Uno de los sesgos más extendidos es el llamado sesgo del presente, la tendencia irresistible a sobrevalorar las recompensas inmediatas frente a beneficios futuros de mayor magnitud. Un experimento clásico lo ilustra a la perfección: la mayoría de las personas elige recibir cien euros hoy antes que ciento veinte en un mes, aunque la rentabilidad implícita de esperar sea altísima. Este mismo mecanismo explica por qué tantas personas posponen indefinidamente el inicio de un plan de pensiones, aunque sepan racionalmente que cada año de retraso tiene un coste muy real en el largo plazo.
No menos perniciosa resulta la aversión a las pérdidas, acuñada por Daniel Kahneman y Amos Tversky en su célebre teoría prospectiva. Según sus estudios, el dolor psicológico que experimentamos ante una pérdida equivalente duplica aproximadamente el placer que nos genera una ganancia de igual cuantía. En la práctica, esto significa que mantenemos inversiones en pérdidas mucho más tiempo del razonable —esperando que el mercado «nos devuelva lo que es nuestro»— o que rechazamos oportunidades legítimas por miedo a perder lo ya acumulado. La prudencia se disfraza de parálisis.
Existe también el denominado efecto anclaje, que opera de manera casi invisible. Cuando negociamos el precio de un coche o de un inmueble, la primera cifra que escuchamos funciona como referencia gravitacional de todo lo que viene después, incluso si ese número inicial era arbitrario o deliberadamente inflado. Del mismo modo, la contabilidad mental nos lleva a tratar el dinero de distinta manera según su origen: gastamos con mayor ligereza los ingresos inesperados —una bonificación, una herencia modesta— que el salario ganado con esfuerzo cotidiano, como si los euros no fuesen fungibles entre sí.

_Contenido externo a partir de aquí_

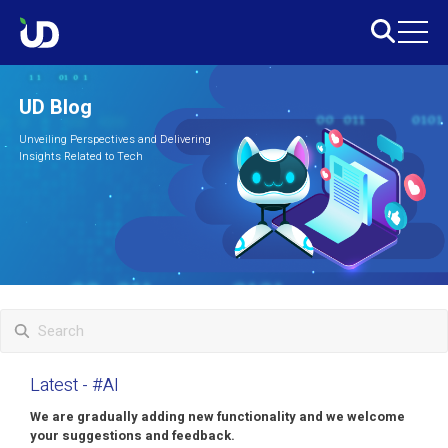
UD Blog
Unveiling Perspectives and Delivering
Insights Related to Tech
Latest
- #AI
We are gradually adding new functionality and we welcome
your suggestions and feedback.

Comprender estos mecanismos no basta para neutralizarlos por completo; la mera conciencia no desarma el instinto. Sin embargo, sí permite diseñar entornos de decisión más favorables, lo que los economistas conductuales denominan arquitectura de elección. Automatizar el ahorro para que salga de la cuenta antes de que «sintamos» que ese dinero nos pertenece, fijar reglas previas sobre cuándo vender una inversión antes de que las emociones nublen el juicio, o buscar un asesor financiero que actúe como contrapeso externo son estrategias que aprovechan nuestra propia irracionalidad para trabajar a nuestro favor.
Al fin y al cabo, la inteligencia financiera no consiste únicamente en dominar las matemáticas del interés compuesto o en leer balances con soltura. Implica también conocerse a uno mismo con una honestidad que a veces resulta incómoda: saber en qué momentos somos más vulnerables a la impulsividad, identificar los relatos que nos contamos para justificar decisiones ya tomadas y cultivar la paciencia necesaria para distinguir entre lo que queremos ahora mismo y lo que verdaderamente nos conviene. En economía, como en tantos otros ámbitos de la vida, la mayor batalla no se libra en el mercado, sino dentro de nuestra propia cabeza.